Concur exactly. It is explained in McGie (sp?) magisterial book On Cooking (or something like that).

Pay attention to this. I don’t spend any noticeable time cleaning pans after making eggs.

Well, I found that the magical solution is: a couple of hungry dogs! :smiley:

No more scrubbing–just put the pan on the floor and within minutes it will be clean. As a side bonus, your kitchen floor remain much cleaner as well and you never have to worry about crumbs.

As a physics problem, I never understood when I am told to add “butter and oil” first. It works fine until the butter is melted–but that temperature is far lower than I want the oil to be–the oil takes longer to heat up (there must be word for this). Result: hot oil, just browning-to burnt butter (which is perfect in some places, but not in the example here).

Well I used the suggestions of hot pan, warm oil and let it sit today ad my eggs turned out nicely, in my stainless steel pan.

I still reccomend the hubby use the teflon. My cast iron pan is currently seconded for other purposes, but its getting a nice seasonig.

thanks everyone for the tips.

I’m not sure why you’re adding both butter and oil. I use only one or the other.

I don’t bother with butter *and *oil for eggs, because they cook just fine at a temperature below butter’s smoke point, but for something like caramelized onions, I do. The butter for flavor, the oil to raise the smoke point of the butter.

If you melt the butter and the oil at the same time, they become one oily substance, with a smoke point higher than butter and lower than oil. So it doesn’t burn nearly as easily as butter does on its own. That’s the whole point of adding oil to butter. If you need a hotter cooking vehicle than that, then leave the butter out - you’ll miss the buttery flavor, but it won’t burn.

If you’re using butter and oil for *eggs *and it’s burning, you’re using a much higher heat than you need to cook eggs.

Thanks, but I gave up. Rather than being bothered to learn to cook eggs properly, most people posting to this thread would rather spend their time scrubbing. :rolleyes:

Note that the OP responding three posts above your last one mentioned that she did try some of the “improved egg cooking” recommendations, and they worked nicely.

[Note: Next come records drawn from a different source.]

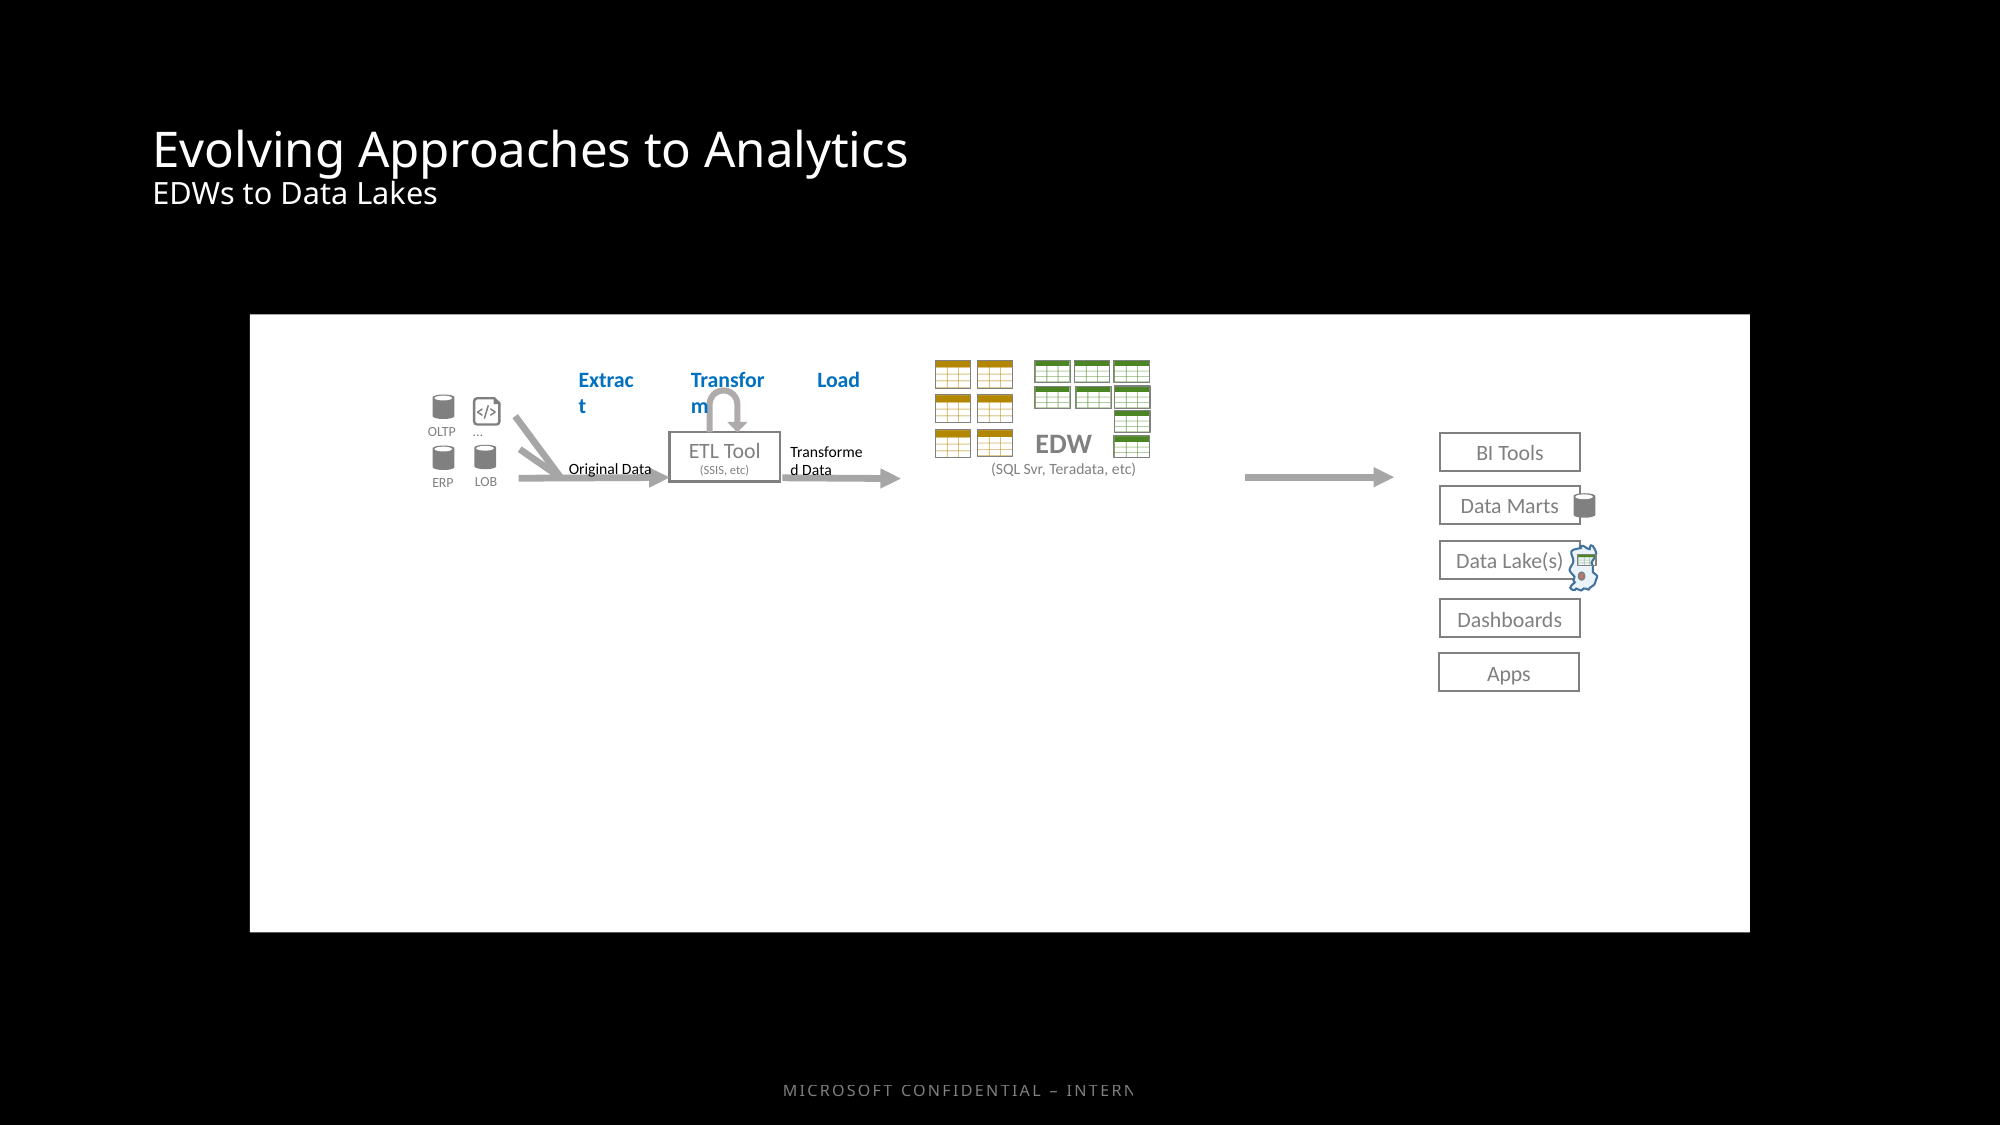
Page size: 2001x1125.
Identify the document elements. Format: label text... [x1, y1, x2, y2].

text_box Transformed Data [775, 433, 883, 487]
picture [977, 360, 1013, 388]
picture [1034, 360, 1070, 382]
text_box LOB [474, 474, 504, 486]
picture [1076, 386, 1111, 409]
text_box BI Tools [1439, 433, 1581, 471]
text_box [1575, 494, 1593, 500]
picture [977, 395, 1013, 423]
text_box [1569, 545, 1598, 591]
picture [1114, 436, 1150, 458]
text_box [515, 416, 562, 479]
text_box Data Marts [1439, 485, 1581, 524]
text_box [731, 426, 744, 433]
picture [935, 395, 971, 423]
picture [1114, 386, 1150, 408]
text_box [1578, 572, 1585, 580]
text_box [474, 444, 497, 470]
text_box OLTP [427, 424, 466, 440]
text_box Extract [563, 357, 651, 426]
text_box [249, 313, 1751, 933]
text_box Apps [1438, 653, 1580, 692]
text_box Transform [676, 357, 792, 426]
text_box [432, 394, 455, 419]
text_box Data Lake(s) [1439, 541, 1581, 579]
picture [935, 360, 971, 388]
text_box [476, 445, 494, 451]
text_box [706, 426, 713, 433]
picture [1074, 360, 1110, 383]
text_box [434, 446, 453, 452]
text_box … [473, 424, 502, 436]
picture [1114, 360, 1150, 383]
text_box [519, 449, 560, 478]
picture [1034, 386, 1070, 409]
picture [471, 395, 501, 426]
text_box Original Data [562, 451, 670, 477]
text_box ERP [432, 475, 460, 491]
text_box [1573, 493, 1596, 518]
text_box EDW (SQL Svr, Teradata, etc) [971, 404, 1156, 499]
text_box ETL Tool (SSIS, etc) [669, 432, 780, 482]
title Evolving Approaches to Analytics EDWs to Data Lakes [137, 59, 1863, 278]
picture [1114, 410, 1150, 432]
text_box Dashboards [1439, 599, 1581, 638]
text_box [432, 445, 455, 471]
picture [977, 430, 1013, 456]
picture [1578, 554, 1596, 566]
text_box Original Data [553, 479, 670, 486]
text_box [434, 395, 453, 401]
text_box Load [802, 357, 890, 399]
picture [935, 430, 971, 458]
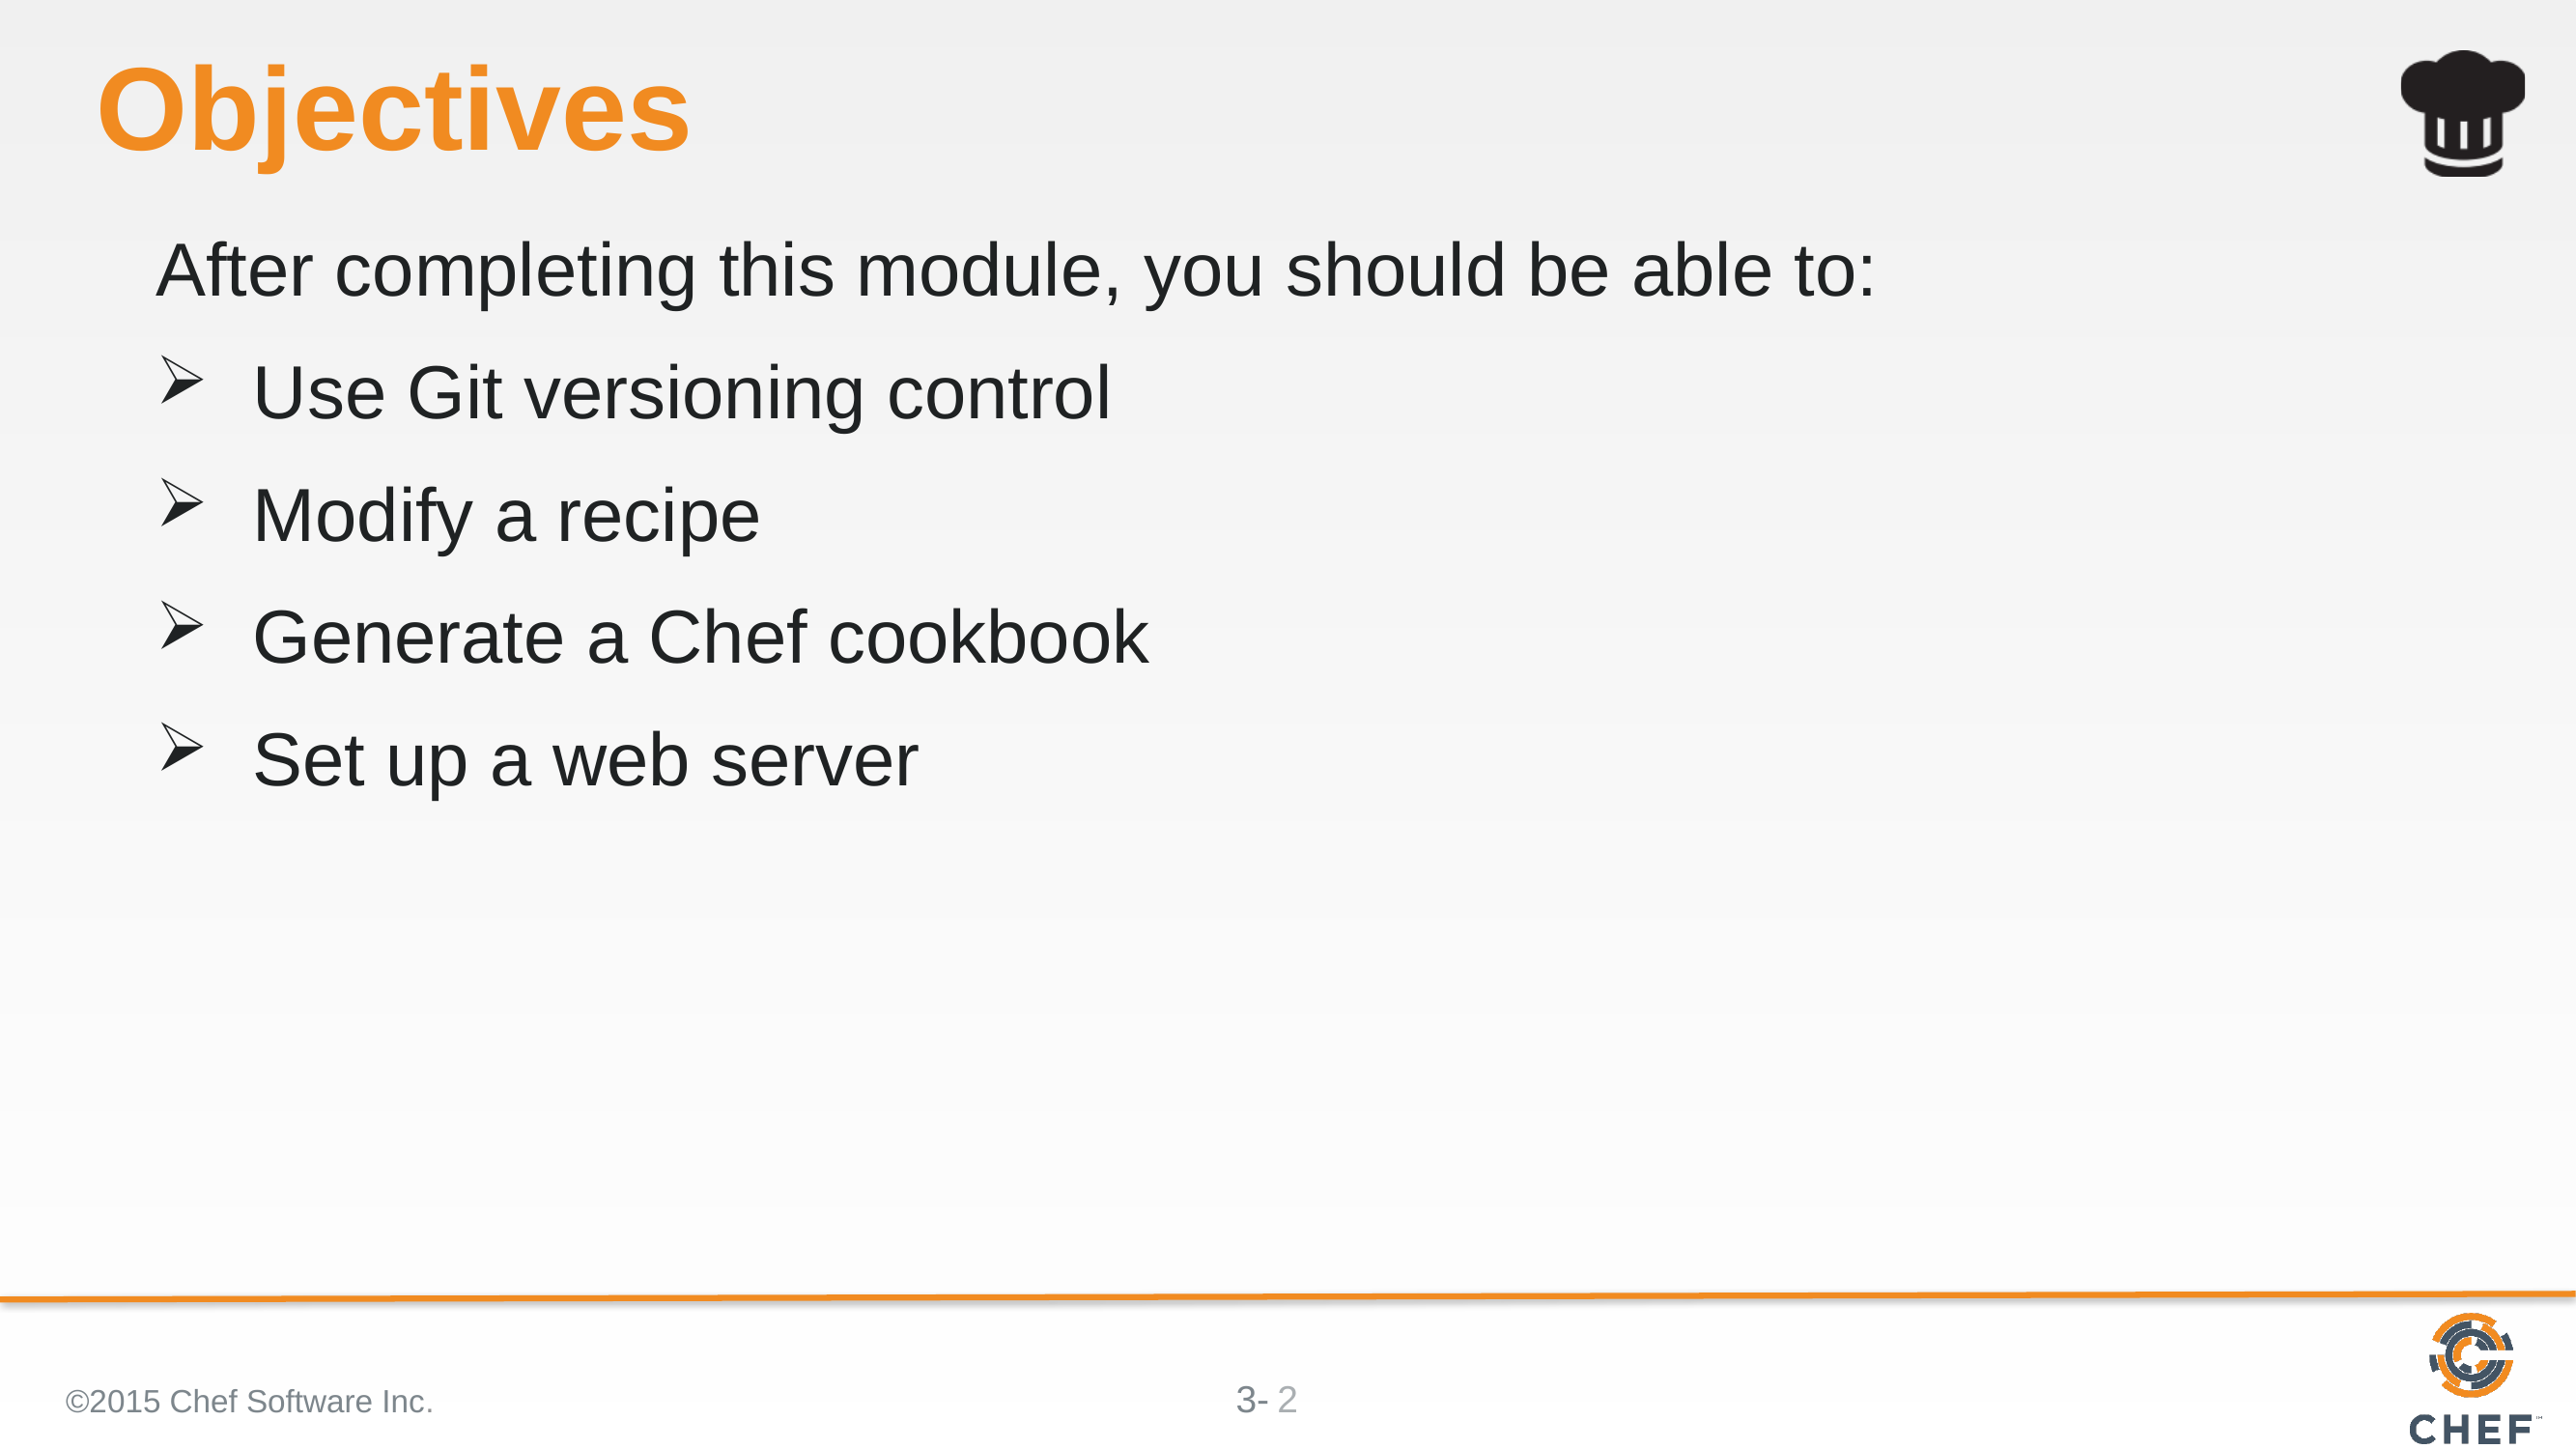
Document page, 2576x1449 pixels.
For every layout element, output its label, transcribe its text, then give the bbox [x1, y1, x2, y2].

title Objectives [96, 48, 2463, 180]
footer ©2015 Chef Software Inc. [51, 1359, 952, 1440]
picture [2399, 1297, 2550, 1449]
list After completing this module, you should be able to: Use Git versioning control Modify a recipe Generate a Chef cookbook Set up a web server [107, 221, 2469, 1176]
slide_number 2 [998, 1359, 1578, 1437]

Note also that the OP was asking for improved-scrubbing suggestions not because she’d rather scrub burnt egg than cook eggs properly, but because she is sometimes faced with the task of scrubbing a pan that somebody else cooked eggs in, using suboptimal technique.

So pull in that lower lip and cheer up, your words of wisdom have not gone unheeded.

Is this a good method for cleaning other sticky substances off your pans?

It’s fried protein, ain’t it? Of course, you can skip the vodka with that one. Just thinking about it is enough to induce the required vomiting.


Same here. I use cast iron for almost everything. Broil a chicken in it once or twice, and it is seasoned for life.